| > So, say you want to create a new web standard... This and the following image have a misguided understanding of the market. We know how this situation plays out because we ran exactly that experiment in the 2000s with Firefox and IE6. Those market share numbers are contingent on Google doing the best possible job as curators insofar as the userbase can tell. If there are browser features that users want (like tabs) or web standards that enable Cool New Stuff (like modern JS) then users will go out of their way to install browsers that support them. Firefox got all the way to around 20-30% of the market before MS's control of the web collapsed and we entered the current era. The "problem" that competitors of Google face is that Google is a rather competent steward of web standards. Their browser engine is hard to compete with because it is very good, their web standards are hard to compete with because they are largely appropriate. Although I stand by a prediction I have that the next wave will be when a Brave-like model takes hold and the price of browsing the web drops from free to negative. With crypto we are surely getting to spitting distance of advertisers paying users directly to look at ads instead of paying Google to organise the web such that users look at ads. |
Pretty sure that tabs were introduced by a software developer without any prior request from any user.
Same goes for "Cool Stuff". Few users even know what JS means, except that if they do not use it or disable it, they will constantly be met with pages instructing them, even commanding them, to enable it or use a browser that supports it. These were introduced by software developers on their own initiative. Users will go out of their way to try to make stuff work. If a page instructs them to install some software, then, generally, they will follow the instructioins.

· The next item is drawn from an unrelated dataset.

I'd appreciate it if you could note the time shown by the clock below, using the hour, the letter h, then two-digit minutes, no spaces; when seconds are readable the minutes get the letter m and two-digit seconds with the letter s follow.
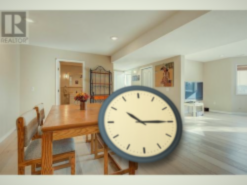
10h15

Once users become familiar with something then they will expect it. That is quite different from users asking for something that does not exist. (Usually such requests for features are never filled as they would go against advertisers' interests in web browsers. Users want a web free of ads. Software developers depend on a web full ads. In this regard, users do not get what they want. Software developers do.)
Users have little control over web browsers. Software developers at the advertising companies, e.g., Google, and their business partners, e.g. Mozilla, have the control. The companies serve their own interests and the interests of their customers who purchase online advertising service. Those customers are advertisers, not users.
For example, browsers like Firefox and Chrome have at times hidden the full URL from the user in the address bar. No user ever requested that. Nor were any users asked if they wanted it. Chrome introduced a feature called FLoC. No user ever requested that. Nor was any user asked if they wanted it. The list of "features" like this is ridiculously long.
Users do not get features because they "want" them. They get the features that software developers decide to give them, without prior consultation.
Whether they want the features or not, they generally are stuck with them.